Collateral Beauty movie review (2016)

Posted by Reinaldo Massengill on Friday, April 5, 2024

His business partners, played by Winslet, Norton and Peña, are understandably nervous because Howard was the charismatic force driving the agency and is the majority shareholder. With sliding profits, they want to buy him out, but he refuses to discuss such details in his withdrawn state. Norton is so concerned that he hires a private investigator (Dowd) to spy on Howard, and she manages to retrieve his three notes from a mailbox, illegalities be damned. 

Then, magically, Norton stumbles upon a solution when he is taken with an attractive young woman auditioning for an ad (Knightley) and decides to follow her across the street to a theater. There, he finds her rehearsing a play with a young man (Jacob Latimore) and an older white-haired lady (Mirren) and decides, hey, let me hire you three to act as the human incarnations of Time, Love and Death, and make Howard completely nuts so we can prove he is unstable and save our company. Mirren, who remains relatively unscathed despite being forced into sassy senior mode, has second thoughts. In one of the more timely asides in the script, she asks if Norton’s character wants the trio to “gaslight” Howard. But as desperate thespians are wont to do, they all agree so they can fund their play.

Of course, it isn’t as simple as that, considering how much attention is paid to the personal travails facing divorced dad Norton, childless workaholic Winslet and a cough-riddled Peña as well. By the time Howard starts opening up to a grief counselor (Harris), who also lost a daughter to disease, there is a growing sense that funny business is afoot and not in a good way. Sure, there are up-to-date references to hard-to-get “Hamilton” tickets and Norton jokingly observes, “Now they have ’CSI: Cleveland’?” to his dementia-suffering mother while watching TV. But these asides are simply distractions from what appalling twists lie in wait.

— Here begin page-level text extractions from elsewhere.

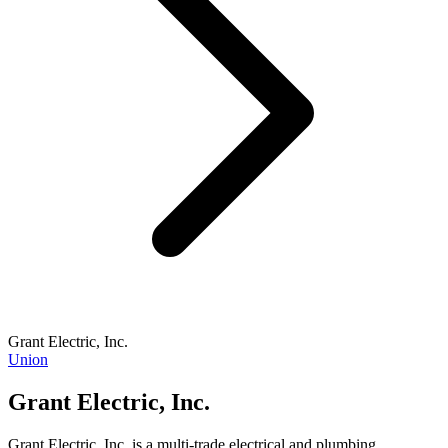
Grant Electric, Inc.
Union
Grant Electric, Inc.
Grant Electric, Inc. is a multi-trade electrical and plumbing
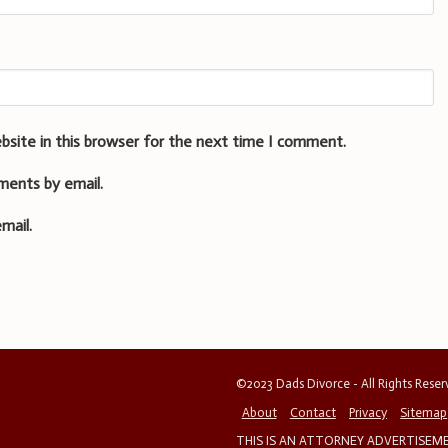
bsite in this browser for the next time I comment.
ments by email.
mail.
©2023 Dads Divorce - All Rights Rese
About
Contact
Privacy
Sitemap
THIS IS AN ATTORNEY ADVERTISEMEN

I don’t think I've witnessed a film this year that managed to so completely and utterly collapse into crass garbage in its last few minutes while abusing what little goodwill it has. Sort of the way a shaky line of dominoes can tumble down in a flash. Forget “Collateral Beauty,” whatever that means. This is “Collateral Schmaltz,” the kind that has the power to close rather than open your heart as you rush out of the theater while the terribly named OneRepublic ballad, “Let’s Hurt Tonight,” provides exit music.